February 1, 2007

Aloof

Posted in Past, Present, The WTF at 12:24 pm by Dagny Taggart

So I found out today that one of the sweetest, most genuine acquaintances I have, has been forced into early retirement with respect to participation in this medium.  Having been there myself, I fully understand her decision.  Having truly enjoyed reading what she had to say, I’m acutely disappointed.  Having formed such a high opinion of her from relatively limited interaction, I want to hunt down the party(ies) responsible and perform a Miss Piggy karate chop on said collective.

I have to say, though, that this scenario reminds me of why I was actually glad not to have jumped into a group when I got to law school.  It makes me appreciate the way my life was in middle and high school, even though I didn’t at the time.  Hindsight, 20/20, blah blah blah.

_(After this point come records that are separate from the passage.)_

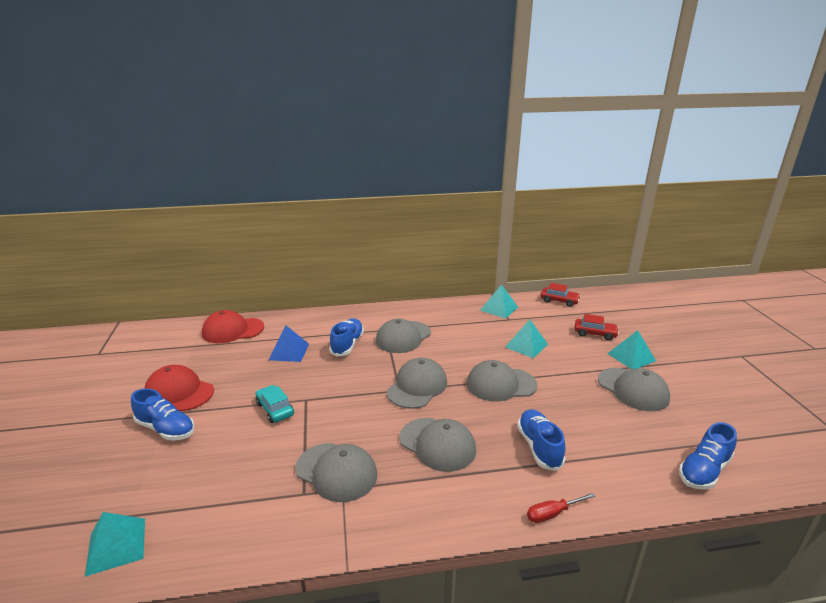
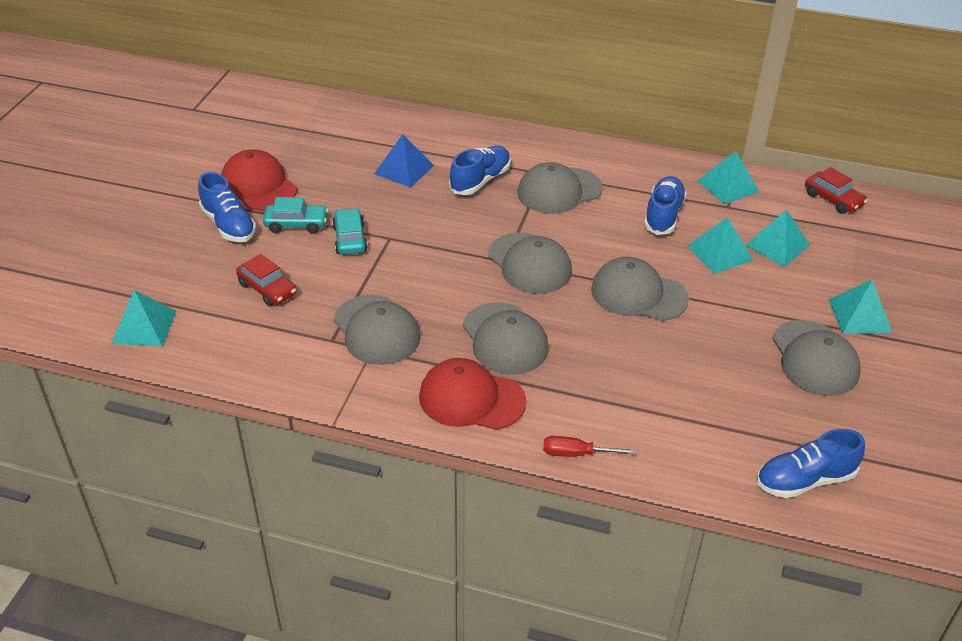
camera: 25 degrees right, 15 degrees up
(225, 411) = (296, 224): none -> turquoise car
(233, 330) = (352, 119): red cap -> red cap (471, 399)
(417, 387) = (529, 263): grey cap -> grey cap turned 90 degrees clockwise
(539, 447) = (622, 383): blue shoe -> blue shoe (663, 215)
(553, 332) = (777, 245): none -> turquoise pyramid
(595, 334) = (839, 266): red car -> red car (267, 289)

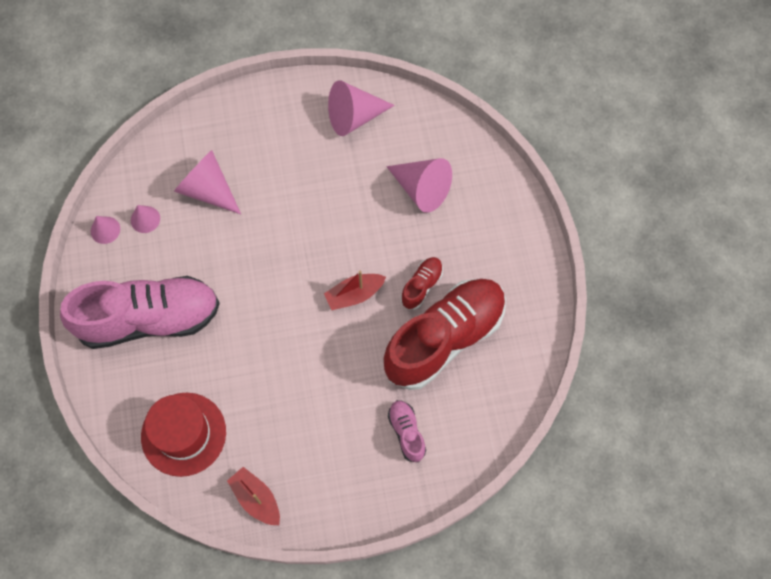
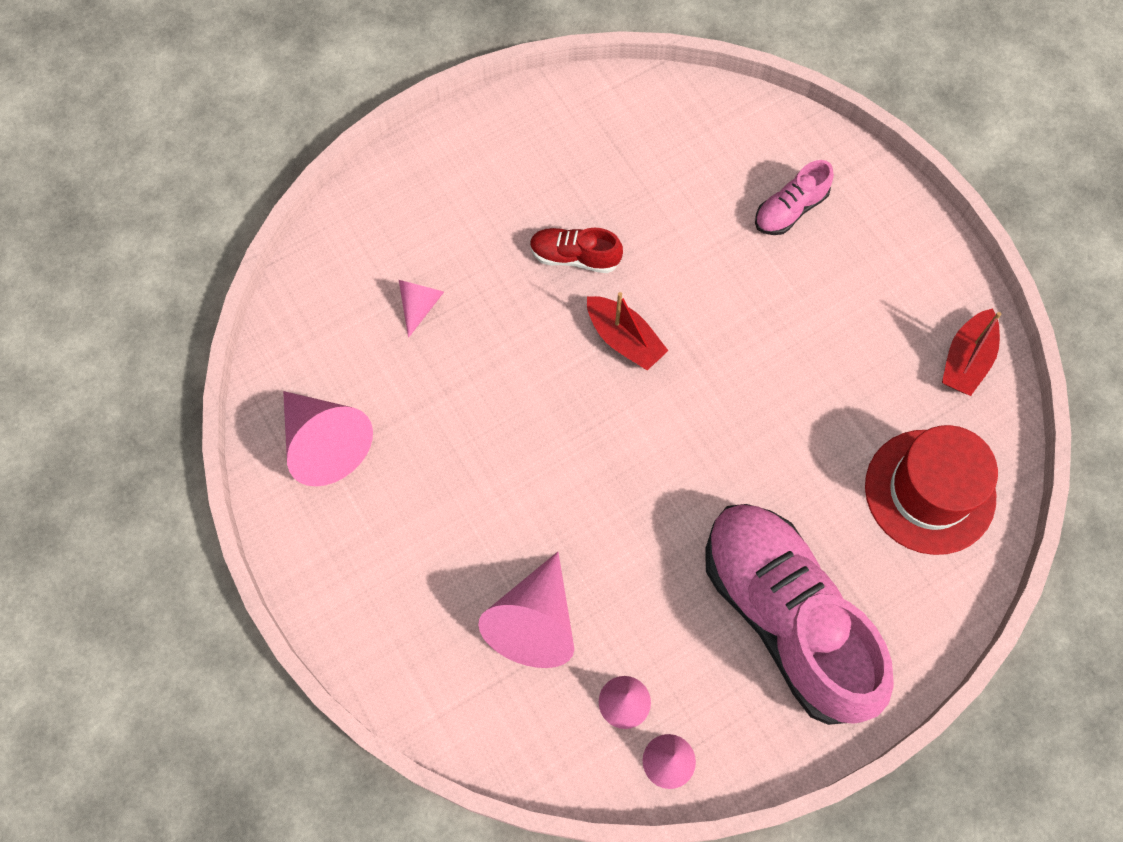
camera: 110 degrees left, 0 degrees up
(421, 189) = (420, 305): pink cone -> pink cone, size x0.53
(444, 338) = (640, 205): red shoe -> none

This may come as a shock, but I wasn’t exactly popular.  After the jolly rancher incident, I was relegated to the sidelines, where I happily hung out with two close friends, and spent the rest of my time reading.  That circle expanded by approximately one person per year in seventh and eighth grades, and by ninth grade I was on the fringes of a “group” that encompassed too many personalities to be considered a clique.  It also encompassed people who all knew, for an equally wide variety of reasons, what it was like to be rejected en masse.  Maybe that’s why we avoided the drama and infighting that seemed to plague the other tiers of the social order.

My college years centered around a largely static group of people – guys in a certain fraternity, and the women who dated them.  During that time period, my relationship was one of the most tumultuous, and everyone studiously avoided actually taking sides by hiding behind obvious explanations for their behavior – dues-paying-member trumped all.  It was easy enough to understand – it wasn’t about me, except for the part where none of those connections were enough to trump the combination of friendship on both sides PLUS financial ties of the brotherhood, and the oaths taken as a result. 

Law school was therefore a different animal for me.  I was there to become a lawyer.  I had friends outside of law school, so I didn’t try to ingratiate myself into a particular group.  I wasn’t ever super close to anyone, kept most of my thoughts to myself.  It worked well.  I can see why Switzerland maintains its famous neutrality.

Another advantage, however, is that I’ve rarely been the target of personal attacks.  In those rare instances where I found out that things had been said about me, I also discovered that the rumors hadn’t lasted for long.  I considered the source, and opted not to care. 

For those people who, by virtue of their popularity, don’t have this option, I offer these words of wisdom from the Sorkin brainchild:

“If they’re shooting at you, you know you’re doing something right.”